EXERCISE:
Every line below that includes the word "kristne" needs to be copied.

Collected data:
--------------------------------------------------

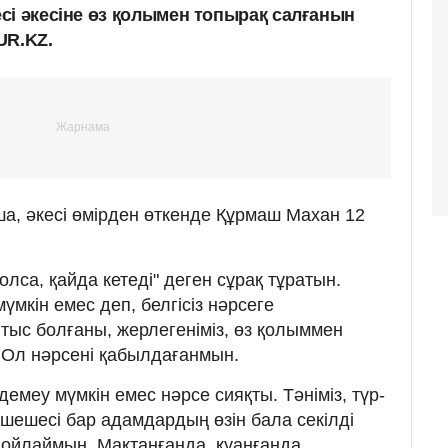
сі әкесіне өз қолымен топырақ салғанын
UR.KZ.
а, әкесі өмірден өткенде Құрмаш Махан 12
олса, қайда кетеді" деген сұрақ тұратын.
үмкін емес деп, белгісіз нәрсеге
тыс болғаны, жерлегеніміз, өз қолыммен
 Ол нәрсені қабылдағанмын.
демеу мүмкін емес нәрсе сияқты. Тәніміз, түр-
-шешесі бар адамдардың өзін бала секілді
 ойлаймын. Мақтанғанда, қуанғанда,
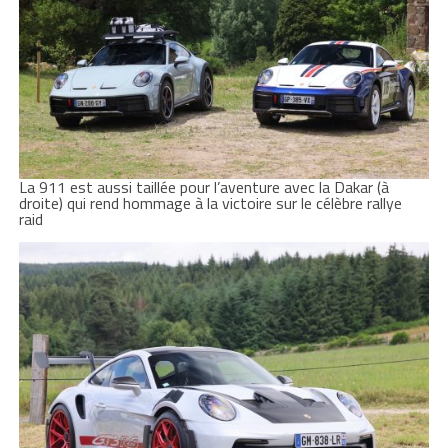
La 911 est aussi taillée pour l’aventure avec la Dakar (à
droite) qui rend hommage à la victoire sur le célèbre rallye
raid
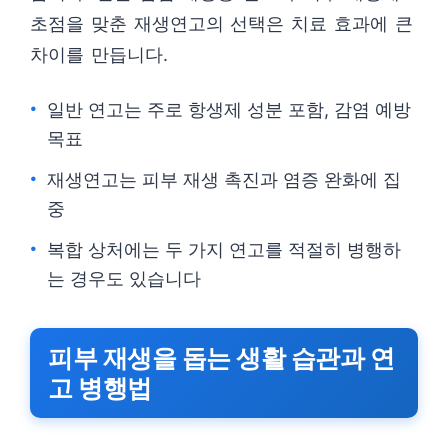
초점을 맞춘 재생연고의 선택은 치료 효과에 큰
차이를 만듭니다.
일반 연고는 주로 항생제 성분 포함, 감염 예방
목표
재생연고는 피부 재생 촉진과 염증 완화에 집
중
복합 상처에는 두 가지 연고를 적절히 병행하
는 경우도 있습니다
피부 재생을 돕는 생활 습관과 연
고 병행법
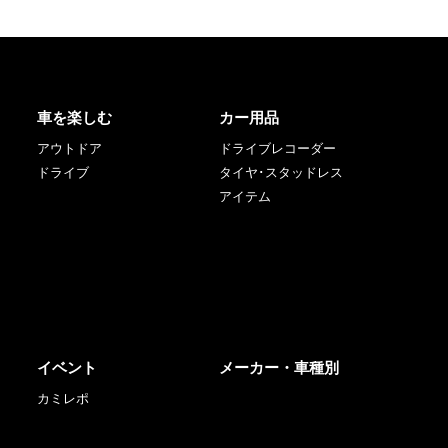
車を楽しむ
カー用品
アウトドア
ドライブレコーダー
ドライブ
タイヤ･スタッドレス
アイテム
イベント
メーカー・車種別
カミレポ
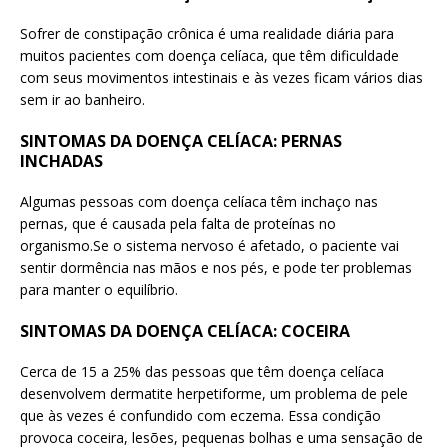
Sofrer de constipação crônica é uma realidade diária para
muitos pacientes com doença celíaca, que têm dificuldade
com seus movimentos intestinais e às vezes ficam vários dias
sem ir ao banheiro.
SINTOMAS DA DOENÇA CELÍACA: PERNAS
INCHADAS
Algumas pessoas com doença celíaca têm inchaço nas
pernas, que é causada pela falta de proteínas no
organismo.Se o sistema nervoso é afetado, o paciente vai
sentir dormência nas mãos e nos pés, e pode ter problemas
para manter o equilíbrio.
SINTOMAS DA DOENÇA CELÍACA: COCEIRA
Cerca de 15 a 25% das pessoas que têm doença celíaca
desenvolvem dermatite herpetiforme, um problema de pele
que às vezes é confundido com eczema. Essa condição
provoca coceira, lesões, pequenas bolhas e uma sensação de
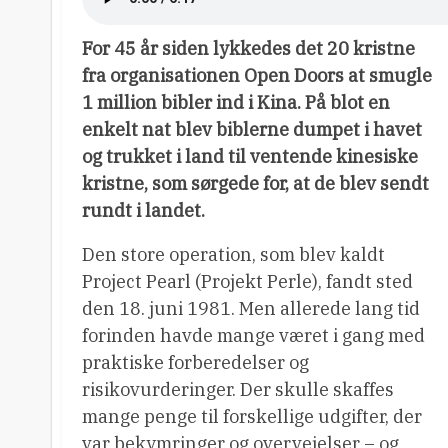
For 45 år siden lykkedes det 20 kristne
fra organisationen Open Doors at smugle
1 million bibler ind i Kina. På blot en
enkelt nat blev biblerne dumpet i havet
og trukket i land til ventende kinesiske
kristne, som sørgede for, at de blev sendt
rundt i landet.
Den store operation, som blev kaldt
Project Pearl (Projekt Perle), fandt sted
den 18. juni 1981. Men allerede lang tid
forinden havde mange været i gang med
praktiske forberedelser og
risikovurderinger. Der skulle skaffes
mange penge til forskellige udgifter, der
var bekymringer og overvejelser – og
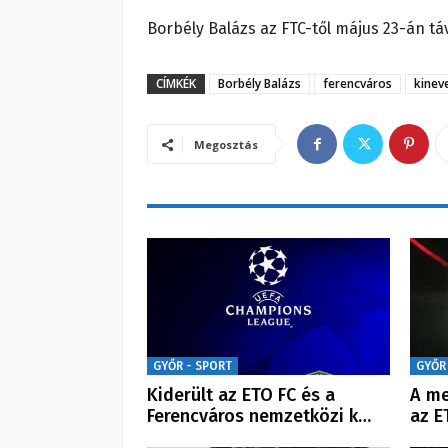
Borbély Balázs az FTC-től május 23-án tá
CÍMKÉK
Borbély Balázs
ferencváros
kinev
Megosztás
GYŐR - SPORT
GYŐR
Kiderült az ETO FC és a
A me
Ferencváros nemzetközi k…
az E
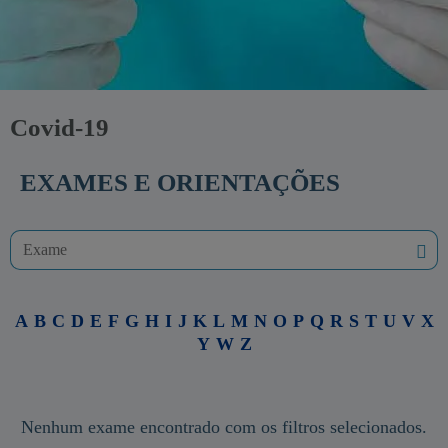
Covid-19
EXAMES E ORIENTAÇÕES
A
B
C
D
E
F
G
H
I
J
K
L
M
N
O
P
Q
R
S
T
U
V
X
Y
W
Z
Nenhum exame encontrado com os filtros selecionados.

--------------------------------------------------

OUTPUT FOR THIS EXERCISE:
For 45 år siden lykkedes det 20 kristne
kristne, som sørgede for, at de blev sendt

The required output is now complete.